The Plan was Pretty Simple

The plan was pretty simple.  It was a new year and I had a new novel to finish.  I wanted to hit the ground running.  I wanted to get a second draft finished and then I wanted to clean that draft up for a third pass.  After that, it would be away to the publishing races.  Only I didn’t hit the ground running.  Not at all.  I hit a brick wall instead.  One I’m pretty sure I built myself.  

I get now that I was backward to think a second novel would be easier to write just because I’d finished a first one.  For a time, though, I thought it would be.  I really did.  I mean I had struggled with that first novel.  Oh my god, how I had struggled with it.  There were so many failed attempts.  So many dead ideas.  I got there in the end, though, after some real work.  Some proper heavy lifting.  I got a novel finished and I’m still pretty damn happy with it.  Granted, it hasn’t exactly changed the world, but it’s out there.  It’s available and I wrote it.  That’s something pretty special.  I mean, my first novel is a meta-horror novel that tries to tackle how someone truly damaged might deal with their damage through telling stories.  That’s not a bad start.

After I’d finished Something Needs Bleeding (links for budding customers are available on this very site to help them purchase a copy if they want one), I jumped straight into starting the second one.  I felt ready.  I felt invigorated.  I truly believed the process would be easier for me this time.  After all, I’d charted a course through these dangerous waters before.  I had marked out the dead ends and the pitfalls I’d stumbled across before.  Which meant I was on top of it.  Or so I thought.  Turns out I was completely wrong.

It soon become clear I’d only tackled how to finish one idea, if you see what I mean.  Not any idea.  It didn’t take long for my second novel to make it very clear that it was a different animal.  It doesn’t play by the same rules.  It came from somewhere very different to the first one and the plot is playing a very different game.  The first draft nearly broke me last year and, going back to it now, I’ve realised it is far from done.  Especially now the world is telling me that I have a lot more to say on the subject I’ve chosen.
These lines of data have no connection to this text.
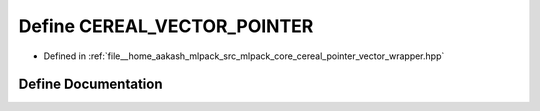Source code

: .. _exhale_define_pointer__vector__wrapper_8hpp_1a41867b0abe424ba343fffbb402072544:

Define CEREAL_VECTOR_POINTER
============================

- Defined in :ref:`file__home_aakash_mlpack_src_mlpack_core_cereal_pointer_vector_wrapper.hpp`


Define Documentation
--------------------


.. doxygendefine:: CEREAL_VECTOR_POINTER
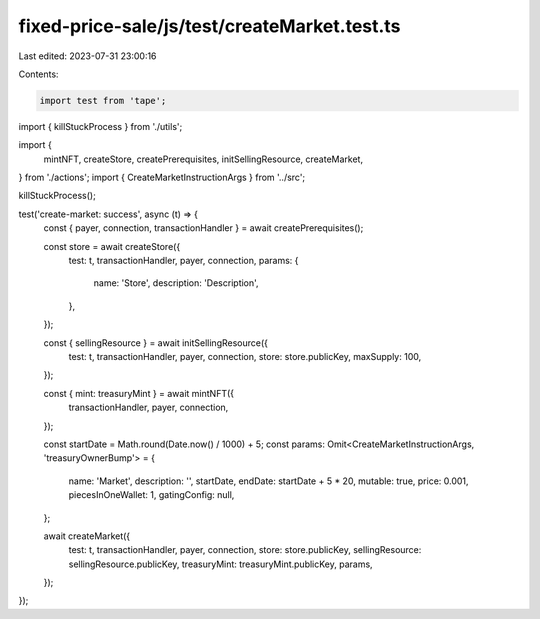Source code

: fixed-price-sale/js/test/createMarket.test.ts
=============================================

Last edited: 2023-07-31 23:00:16

Contents:

.. code-block:: ts

    import test from 'tape';
import { killStuckProcess } from './utils';

import {
  mintNFT,
  createStore,
  createPrerequisites,
  initSellingResource,
  createMarket,
} from './actions';
import { CreateMarketInstructionArgs } from '../src';

killStuckProcess();

test('create-market: success', async (t) => {
  const { payer, connection, transactionHandler } = await createPrerequisites();

  const store = await createStore({
    test: t,
    transactionHandler,
    payer,
    connection,
    params: {
      name: 'Store',
      description: 'Description',
    },
  });

  const { sellingResource } = await initSellingResource({
    test: t,
    transactionHandler,
    payer,
    connection,
    store: store.publicKey,
    maxSupply: 100,
  });

  const { mint: treasuryMint } = await mintNFT({
    transactionHandler,
    payer,
    connection,
  });

  const startDate = Math.round(Date.now() / 1000) + 5;
  const params: Omit<CreateMarketInstructionArgs, 'treasuryOwnerBump'> = {
    name: 'Market',
    description: '',
    startDate,
    endDate: startDate + 5 * 20,
    mutable: true,
    price: 0.001,
    piecesInOneWallet: 1,
    gatingConfig: null,
  };

  await createMarket({
    test: t,
    transactionHandler,
    payer,
    connection,
    store: store.publicKey,
    sellingResource: sellingResource.publicKey,
    treasuryMint: treasuryMint.publicKey,
    params,
  });
});


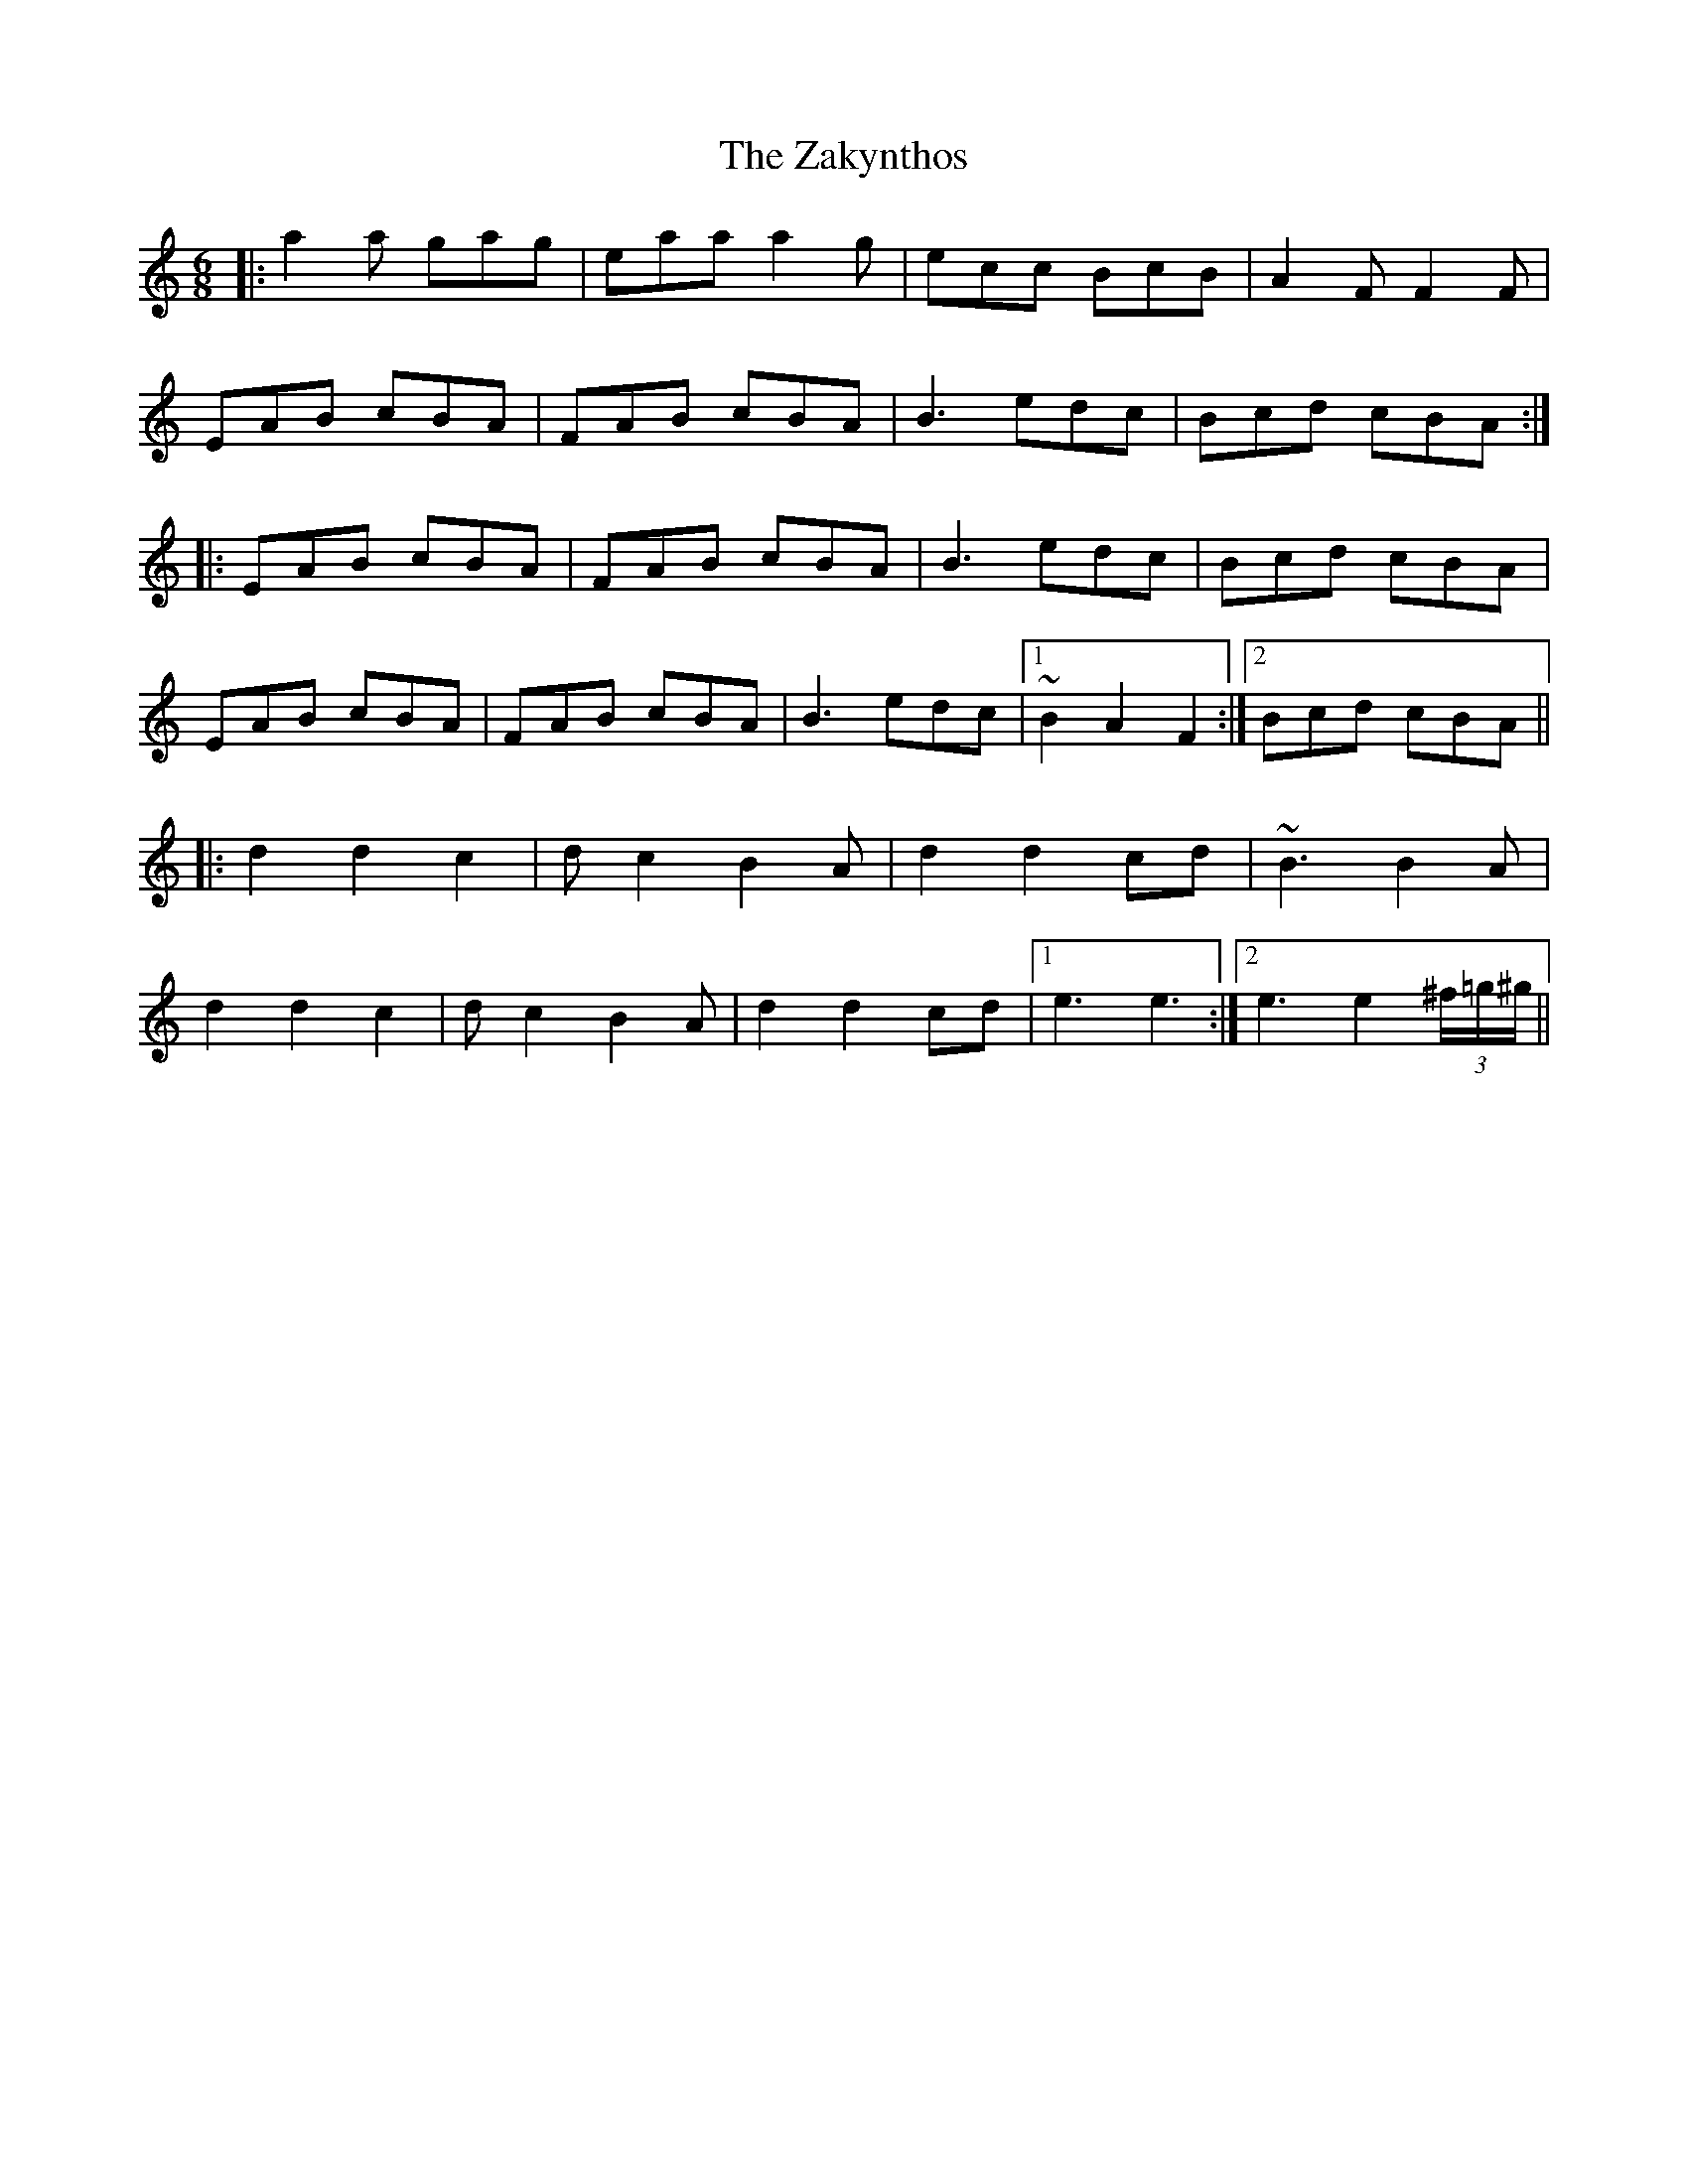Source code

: X: 43625
T: Zakynthos, The
R: jig
M: 6/8
K: Aminor
|:a2a gag|eaa a2g|ecc BcB|A2F F2F|
EAB cBA|FAB cBA|B3 edc|Bcd cBA:|
|:EAB cBA|FAB cBA|B3 edc|Bcd cBA|
EAB cBA|FAB cBA|B3 edc|1 ~B2 A2 F2:|2 Bcd cBA||
|:d2 d2 c2|dc2 B2A|d2 d2 cd|~B3 B2A|
d2 d2 c2|dc2 B2A|d2 d2 cd|1 e3 e3:|2 e3 e2 (3^f/=g/^g/||

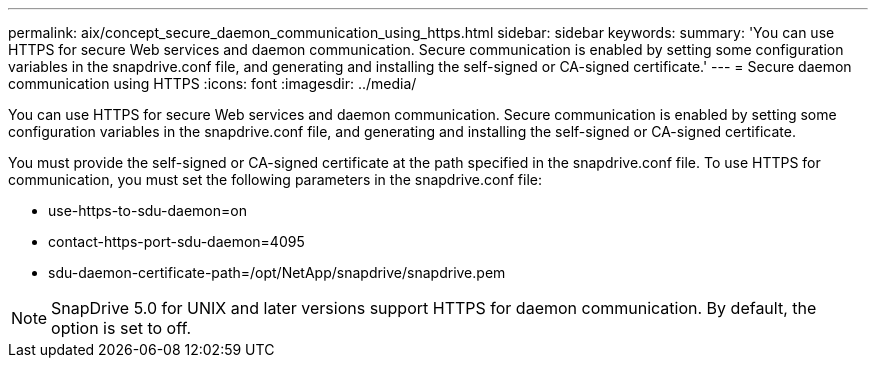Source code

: ---
permalink: aix/concept_secure_daemon_communication_using_https.html
sidebar: sidebar
keywords: 
summary: 'You can use HTTPS for secure Web services and daemon communication. Secure communication is enabled by setting some configuration variables in the snapdrive.conf file, and generating and installing the self-signed or CA-signed certificate.'
---
= Secure daemon communication using HTTPS
:icons: font
:imagesdir: ../media/

[.lead]
You can use HTTPS for secure Web services and daemon communication. Secure communication is enabled by setting some configuration variables in the snapdrive.conf file, and generating and installing the self-signed or CA-signed certificate.

You must provide the self-signed or CA-signed certificate at the path specified in the snapdrive.conf file. To use HTTPS for communication, you must set the following parameters in the snapdrive.conf file:

* use-https-to-sdu-daemon=on
* contact-https-port-sdu-daemon=4095
* sdu-daemon-certificate-path=/opt/NetApp/snapdrive/snapdrive.pem

NOTE: SnapDrive 5.0 for UNIX and later versions support HTTPS for daemon communication. By default, the option is set to off.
It hurts to admit this, but last week I thought the fight for the second novel was over.  I thought my own stupidity, along with that ridiculously simple plan of mine, had led me straight into defeat.  It felt like I’d lost.  I nearly gave up on the whole thing and started a new novel from scratch.  That’s how bad it had gotten.  

Thankfully, yesterday, I decided to take one last look at it.  I cleared the day, rolled up my sleeves and went over all my old notes again, along with the first draft itself.  I really dug into it and found the core of the idea.  I understood it again and, you know what, it felt great.  It felt like I’d picked myself off the canvas and got my head straight.  

You see, I get it now.  I get that, at this stage, I’m not meant to be writing plans or making notes.  Right now, with one draft down, I’m in this to write the story, to channel it.  To improve it.  This new novel could be brilliant.  It really could be.  It’s a big idea with some great characters and a lot to say about our world.  So, here’s what I’ve done.  I’ve thrown the plans away and gone back to the story.  I’m with it until it is a finished thing, until it’s absolutely the story I want to tell all of you.  Then I can start making plans again.  After all, stories are way more fun than plans.  Don’t know why I forgot that.